E Sandra Arslanian é um desses arqueólogos especializados em escavar a memória cultural do presente através de seu som melancólico, totalmente primal e intimamente ligado à sua herança armênia - uma obsessão que compartilho enquanto desenterro as histórias do Bahrein pré-óleo de madeira portas, barracas de barro e pescadores, assim como o artista sonoro do Bahrein Hasan Hujairi. E isso não é nostalgia, mas sim uma abertura radical em relação ao passado como memória e não como historicismo.

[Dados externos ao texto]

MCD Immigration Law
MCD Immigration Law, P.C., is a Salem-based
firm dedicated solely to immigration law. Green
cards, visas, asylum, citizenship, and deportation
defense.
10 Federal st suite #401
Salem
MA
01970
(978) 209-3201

Os armênio-libaneses, cujos novos sons folclóricos me lembram Eileen Khatchadourian, outra cantora libanesa de ascendência armênia e ainda voluptuosamente contemporânea, ainda não é um artista de longe; ela é do aqui e agora, bebendo no Líbano, com todos os seus paradoxos, suas feridas, seus momentos de felicidade: Ela se apresentou na Fête de la Musique em Beirute, em junho deste ano, como um protesto político reunido em frente ao Parlamento libanês. Uma das dezenas de sit-ins que acontecem todos os anos sem resultado aparente.

No entanto, às vezes a tragédia parece nos subjugar e engolir completamente, por exemplo, com os recentes atentados em Beirute. Ao mesmo tempo, a ordem da realidade não pode ser transformada sem uma ordem totalmente nova de imaginação política, da qual a arte é um dos blocos de construção. Eu sempre amei um certo pensamento do filósofo Franz Rosenzweig quando ele insiste que o elemento puramente humano na arte e na vida é o que é igual e comum a todos nós, aquele elemento despertado por e na tragédia. É naqueles momentos em que as fichas estão fracas, quando tudo o que está em jogo parece tão volátil e frágil, esses são os momentos em que a arte te encara bem na cara e exige de você entender que não há estética da vida, só as matérias-primas e no mundo. As matérias-primas que às vezes lêem como guerra, como tragédia, como perda; dos quais derivamos as capacidades humanas mais elementares. Helene Cixous completa o pensamento quando diz: “Tudo que é (olhado justamente) é bom. É emocionante. É "terrível". A vida é terrível. Terrivelmente linda, terrivelmente cruel. Tudo é maravilhosamente terrível para quem olha para as coisas como elas são ”.

De Arie Amaya-Akkermans

Originalmente publicado em The Mantle: Um Fórum para Crítica Progressiva.